Her child never touched the substances or mixed with the stars that have figured in Bieber's story. But her personality disorder and uncontrollable anger caused turmoil all the same.
"I feel for them and I feel for their parents," Pollard said in a telephone interview from Toronto. "We recognize the challenges for that person, and we recognize that the likelihood of getting help is pretty slim unless somebody steps in."
For many troubled teens, the only ones on hand to offer the necessary support are the parents themselves, Pollard said.
Dr. Marshall Korenblum, Chief Psychiatrist at Toronto's Hincks-Dellcrest Centre for Children and Families, said rebellion is a normal part of growing up for teenagers of all walks of life.

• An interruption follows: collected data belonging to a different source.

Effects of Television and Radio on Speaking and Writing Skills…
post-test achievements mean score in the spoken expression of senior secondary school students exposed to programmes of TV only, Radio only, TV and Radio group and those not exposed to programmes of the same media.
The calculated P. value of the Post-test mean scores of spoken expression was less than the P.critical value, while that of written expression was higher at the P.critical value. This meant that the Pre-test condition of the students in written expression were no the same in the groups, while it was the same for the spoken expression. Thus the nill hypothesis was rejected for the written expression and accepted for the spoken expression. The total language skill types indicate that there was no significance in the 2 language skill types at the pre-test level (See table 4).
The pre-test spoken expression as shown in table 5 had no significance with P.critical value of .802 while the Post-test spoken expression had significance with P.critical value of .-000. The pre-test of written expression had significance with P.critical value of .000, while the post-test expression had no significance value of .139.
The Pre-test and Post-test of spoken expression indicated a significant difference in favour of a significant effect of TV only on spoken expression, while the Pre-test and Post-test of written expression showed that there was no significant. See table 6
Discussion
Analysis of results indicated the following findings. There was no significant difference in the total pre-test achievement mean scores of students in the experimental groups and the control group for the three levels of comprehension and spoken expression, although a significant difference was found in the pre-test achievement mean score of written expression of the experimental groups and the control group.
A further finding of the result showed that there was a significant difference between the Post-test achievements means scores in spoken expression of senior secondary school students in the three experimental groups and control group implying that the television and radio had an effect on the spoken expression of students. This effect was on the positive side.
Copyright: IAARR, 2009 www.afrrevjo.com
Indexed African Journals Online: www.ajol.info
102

A healthy skepticism towards rules and authority, he said, helps teens establish their own identity and ought to be nurtured within reason.
Gordon Hay, executive director of teen treatment facility Venture Academy, said he's seen a rise in such dangerous behaviour in the 13 years since the residential program has been open.
The antics of youthful celebrities such as Bieber or Britney Spears, he said, have gone a long way towards skewing perceptions of what's acceptable behaviour.
Substance abuse and self-harm in particular, he said, have increased markedly since the school's inception. Fully half of all applicants report cutting themselves now compared to just one or two applicants a year when the program launched, he said.
"Those types of behaviours are almost moving towards being acceptable," he said. "It seems like the message often is that some of those behaviours are being classified as normal. Just because they are on the increase, for example suicidal thoughts, self-harm . . . does not negate the seriousness of that behaviour."